_Work order A_: In the SQL execution text, why is the synchronous option that returns an optional result dataframe useful, and what other way of handling big result sets does the text name?
_Work order B_: Continue the SQL execution text from the point where it stops.

_Text provided_:
━━━━━━━━━━

3. [**Synchronously with optional result dataframe**](#execute_sql) - submit, wait (until the query is completed), and return a tuple (data, job_id), where data is the optional result dataframe: `execute_sql()`  (`run()` when using *sql_magic*)

The last option is useful to help avoiding Python runtime memory overload. Another alternative to deal with big result sets is to paginate the result i.e. use the `pagesize` option, for details see [**paginated result**](#paginated). 

A Data Engine instance with free Lite plan can process one query at a time. A standard plan instance can by default process 5 concurrent queries, which can be increased via support ticket. When the maximum has been reached the Python SDK will retry (with progressive backup timing) as many times as has been specified in the **max_tries** when initializing the client.

## <a id="synchronous"></a> 5.1 Synchronous Execution() 

This method provides a synchronous SQL execution mechanism. In the subsequent cell the above SQL statement is submitted. The method waits for the excution to be finish. The queried data are returned synchronously as a dataframe. 

In [None]:
result_df = sqlClient.run_sql(sql)
if isinstance(result_df, str):
    print(result_df)

In [None]:
result_df.head(10)

In the subsequent call you see how easy it can be to visualize your result. 

In [None]:
ax = result_df.FirstName.value_counts().plot(kind='bar', title="Orders per Employee")
ax.set_xlabel("First Name")
ax.set_ylabel("Order Count");

## <a id="lowlevel"></a> 5.2 Asynchronous Execution

In the subsequent cell the earlier created SQL statement is submitted. The method returns right away without waiting for the completion of the job execution. 

`submit_sql()` runs the given SQL string,  while `submit()` runs the internally via `sql_magic` module generated SQL string .

In [None]:
jobId = sqlClient.submit_sql(sql)

━━━━━━━━━━

_Supplied information_:
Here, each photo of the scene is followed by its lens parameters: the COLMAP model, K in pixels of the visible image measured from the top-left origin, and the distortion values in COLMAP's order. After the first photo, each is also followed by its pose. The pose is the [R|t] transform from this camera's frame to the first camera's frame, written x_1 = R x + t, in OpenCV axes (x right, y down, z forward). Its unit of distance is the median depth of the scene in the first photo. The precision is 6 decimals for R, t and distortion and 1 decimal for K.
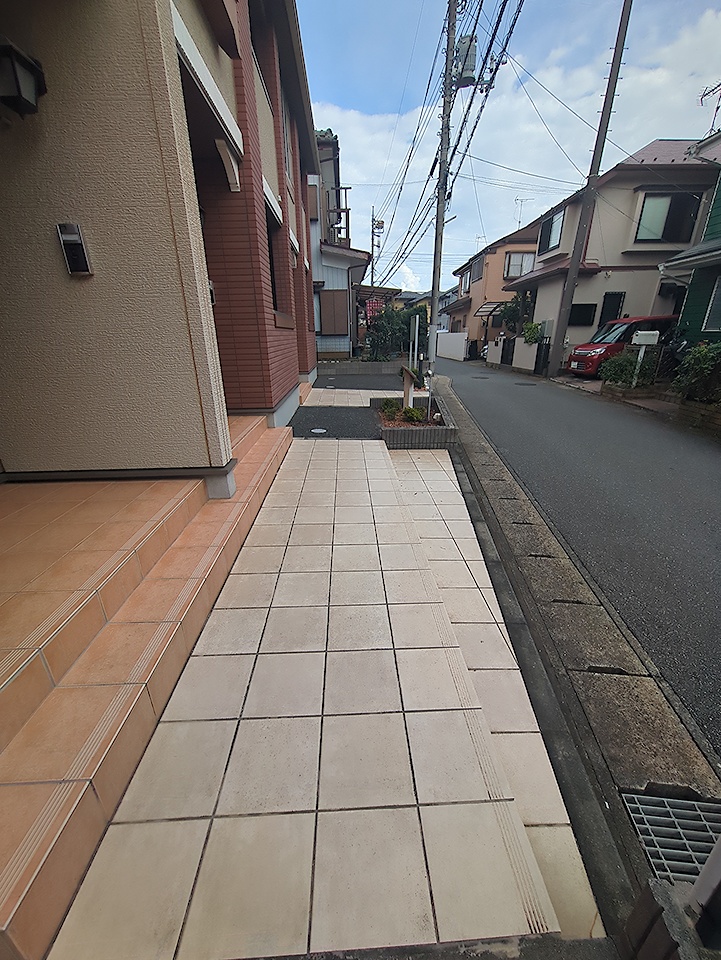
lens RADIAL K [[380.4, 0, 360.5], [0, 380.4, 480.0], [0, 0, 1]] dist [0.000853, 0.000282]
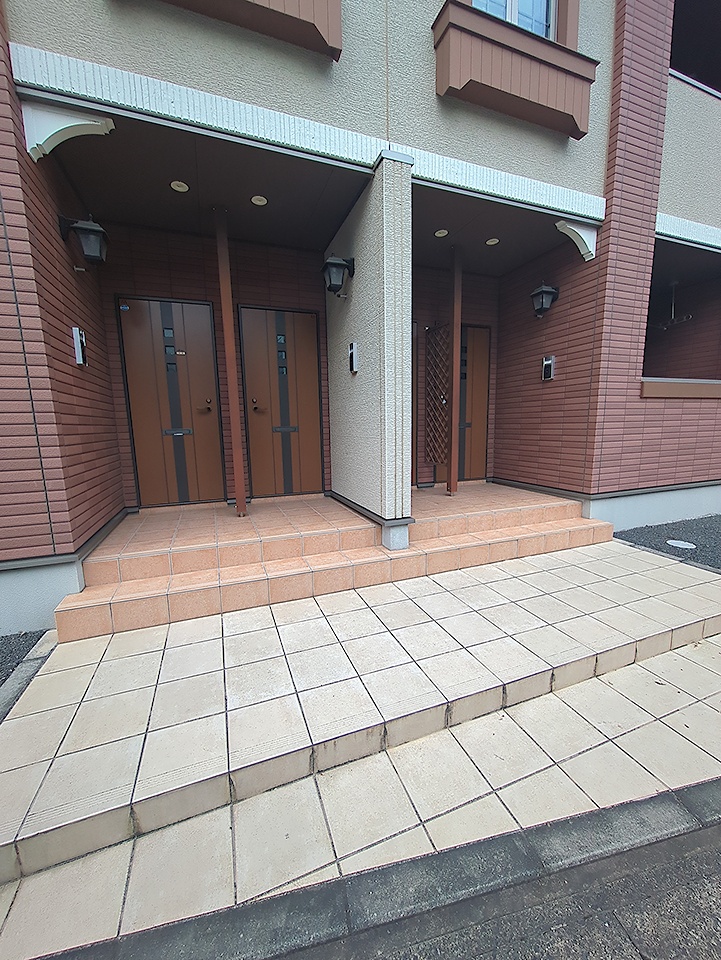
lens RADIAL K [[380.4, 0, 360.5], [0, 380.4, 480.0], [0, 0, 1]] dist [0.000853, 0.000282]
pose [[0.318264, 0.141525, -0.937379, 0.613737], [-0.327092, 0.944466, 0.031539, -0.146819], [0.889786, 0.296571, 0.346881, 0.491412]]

━━━━━━━━━━

_Answer area A_: The `execute_sql()` option (`run()` with *sql_magic*) helps avoid overloading Python runtime memory. For big result sets, the text also suggests paginating the result with the `pagesize` option.

_Answer area B_:
print("SQL job submitted and running in the background. jobId = " + jobId)

In [None]:
print("Job status for " + jobId + ": " + sqlClient.get_job(jobId)['status'])

Use the `wait_for_job()` method as a blocking call until your job has finished:

In [None]:
job_status = sqlClient.wait_for_job(jobId)
print("Job " + jobId + " terminated with status: " + job_status)
if job_status == 'failed':
    details = sqlClient.get_job(jobId)
    print("Error: {}\nError Message: {}".format(details['error'], details['error_message']))

Use the `get_result()` method to retrieve a dataframe for the SQL result set:

In [None]:
result_df = sqlClient.get_result(jobId)
print("OK, we have a dataframe for the SQL result that has been stored by Data Engine in " + sqlClient.get_job(jobId)['resultset_location'])

### Alternative method for asynchronous SQL submission using the internal statement created earlier using *sql_magic* :

In [None]:
print("Internal SQL string created earlier using sql_magic:\n ")
sqlClient.print_sql()



In [None]:
jobId= sqlClient.submit()
print("\nSQL job submitted and running in the background. jobId = " + jobId)

In [None]:
job_status = sqlClient.wait_for_job(jobId)
print("Job " + jobId + " terminated with status: " + job_status)
if job_status == 'failed':
    details = sqlClient.get_job(jobId)
    print("Error: {}\nError Message: {}".format(details['error'], details['error_message']))

## <a id="execute_sql"></a> 5.3 Synchronous execution with optional result dataframe

The synchronuous execution of an SQL statement with run_sql() can cause Python runtime memory overload when the result set is big. Therefore a synchronous execution method is provided which allows to control whether the result set is to be returned as dataframe or only stored on cloud object storage.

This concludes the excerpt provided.